One of the most recent county-level bird atlas projects is being completed in San Diego, CA (field observations concluded in 2002).

These local atlas projects are great because they show where birds are at a local level. If each city or metropolitan area had a bird atlas project, local bird conservation organizations would have better data on where birds are and how they might be impacted by development projects.

There are other ways to collect distribution data for an urban area. Point counts spread across a city can provide valuable information on where birds are located and what habitats they are utilizing. Local bird surveys of this type have been conducted in many cities, with the most extensive projects being the Tucson Bird Count, Washington, DC Project Birdscape (see Hadidian, J. et al. "A citywide breeding bird survey for Washington, D.C.," Urban Ecosystems 1(1997): 87-102.), and the Baltimore Urban Birdscape Project.

If you want to conserve birds in your city or town, you need to know what species are present, where they are, and what resources they need. It is vital that we conduct atlas projects or surveys in our cities if we are going to protect and conserve urban bird populations.

Wednesday, April 14, 2004

John Marzluff and Seattle Urban Bird Ecology
John Marzluff is one of the premiere urban bird ecologists in the country. His work with the University of Washington Urban Ecology program (here) is addressing many of the most difficult issues, including population dynamics of birds in fragmented urban landscapes.

A Christian Science Monitior article about his work with American Crows gives another good indication of what his lab is looking at.

In 2001, Marzluff co-edited Avian Ecology and Conservation in an Urbanizing World , a review of bird ecology studies in urban environments. It's a very expensive book, but worth finding at a university library. This book is the current state of the art review of urban bird ecology.

In 2001, Marzluff and Ken Ewing published an article in the journal Restoration Ecology, which gives 15 suggestions for restoring bird populations in fragmented urban areas (abstract here).

Friday, April 09, 2004

Urban Birds on Birdzilla
The Birdzilla World Bird Omnibus website has the complete text of the classic 1937-68 Bent's Life Histories of North American Birds. Until recently, these were the standard life history accounts for most birds in North America, and they still provide a remarkable view of birds--especially urban birds--from the late 19th and early 20th Centuries.

An easy way to search this site for information about birds in urban areas is to do a site-specific google search. At google, enter a search term, followed by site:birdzilla.com. This will return all entries with that term from within the birdzilla site (of course, this little google search tip works for any website). For instance, a search for lawns site:birdzilla.com reveals early statements about Anna's Hummingbirds bathing in lawn sprinklers and Black Phoebes "sweeping over city lawns, or even hunting in the artificial canyons of downtown Los Angeles."

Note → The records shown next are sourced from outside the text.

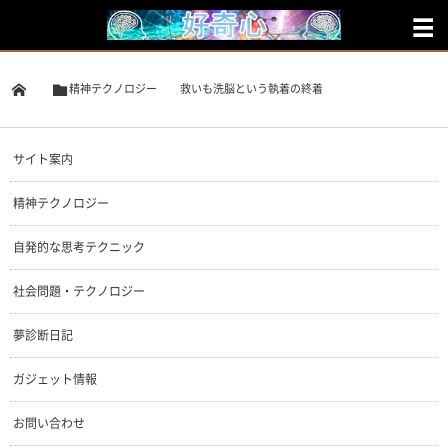
精神テクノロジー
救いも洗脳という執着の終着
サイト案内
精神テクノロジー
自発的な思考テクニック
社会問題・テクノロジー
夢診断日記
ガジェット情報
お問い合わせ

You can do a google search to look for mention of birds in your own hometown or to see how many birds foraged in garbage dumps. While this information may not help you immediately save the birds in your city, it can help place urban bird behavior in a historic and ecological context...and provide interesting stories to share with others while watching urban birds.

Friday, April 02, 2004

Bird Health and Electromagnetic Fields
We've all seen birds perched on electric wires--ever wondered if electromagnetic fields generated by power lines have any effect on birds?

A study of birds nesting under power lines found reduced nesting success in Tree Swallows, but not in House Wrens or Eastern Bluebirds. Recent studies of American Kestrels found electromagnetic fields to effect melatonin levels and growth of hatchlings--according to one article, "EMF exposure affected
reproductive success of kestrels, increasing fertility, egg size, embryonic development, and fledging success but reducing hatching success."

A helpful literature review with references introduces potential health effects of electromagnetic fields to humans and other species. Magda Havas of Trent University in Ontario has published a more complete review of health effects. While these studies focus on human health, they do present evidence of effects on birds as well.